To reply more prosingly: I've been thinking about this a lot lately, because I'm working on a novel with a protagonist who isn't much like me, and perhaps even less like me at her age (16). She's physically brave, joyfully athletic, easy in herself -- all things I wasn't. I was strongly identified with my nerdiness: she's a pretty good student with a couple niche/bookish interests but also a varsity athlete and doesn't see any conflict there (I don't see the teens these days sorting themselves strongly in that way, when I substitute-teach.) I guess the bookish interests are ones I share, and some of her flaws -- she's awkward in some ways, and a little too snarky for her own good, along with other imperfections less true of me. Oh! And she has an unfortunate response to blowhards and jerks that is PRECISELY cribbed from me. But mostly...not much like me at all. Would she like me if we met? I hope so! In some ways I'm more like her mom, so yeah, she'd put up with me, with some eyerolling ;)
I'm not sure where she came from. This story needed a heroine, and she came out on the page. Sometimes I can just hear a voice and there's a person behind it, like her, but I usually have more idea where a protagonist came from, and they usually share a few more quirks with me than she does. I love her though, just as I do characters I make out of more of my own clay.

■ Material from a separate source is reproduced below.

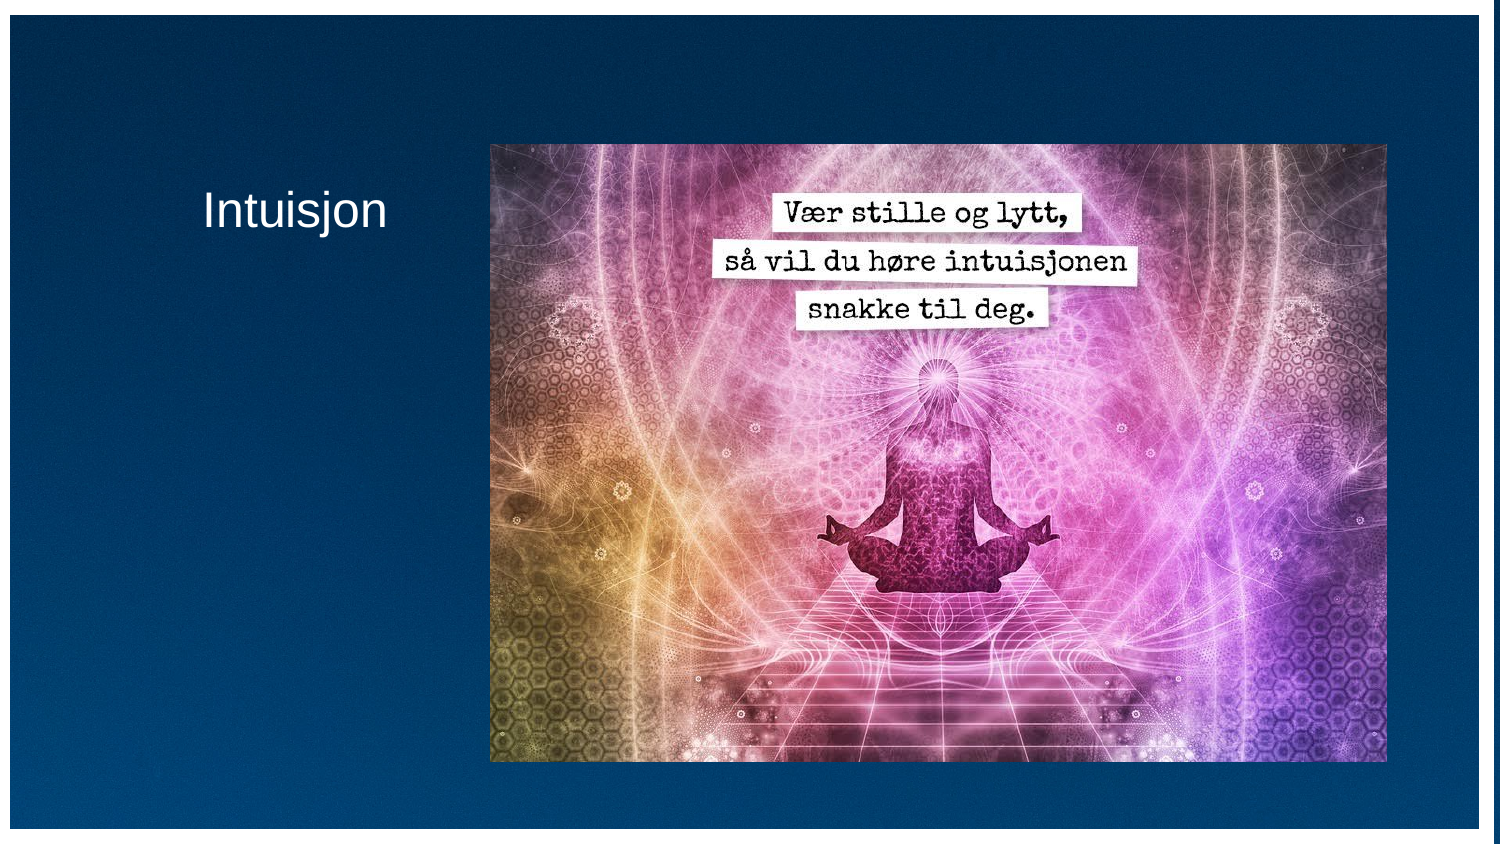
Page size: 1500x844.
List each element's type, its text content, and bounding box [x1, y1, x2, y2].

title Intuisjon [187, 146, 490, 245]
picture [0, 0, 1500, 844]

I think you have to have compassion or understanding for basically every important character in a book. I've actually managed difficult people in real life by imagining them as characters, even! Which means...I'm better at compassion for flawed human beings on the page than in the world. And that's important: when I do make a protagonist who shares my own flaws, I forgive and love her or him readily -- although in real life, there's no one I instantly take against more than someone who shows my worst traits in high relief. Writing's good practice for forgiving myself, I guess.
And my current heroine? That impulsive, athletic, brave girl? I know just who she is, and have no idea where she came from. I'm glad to know her though.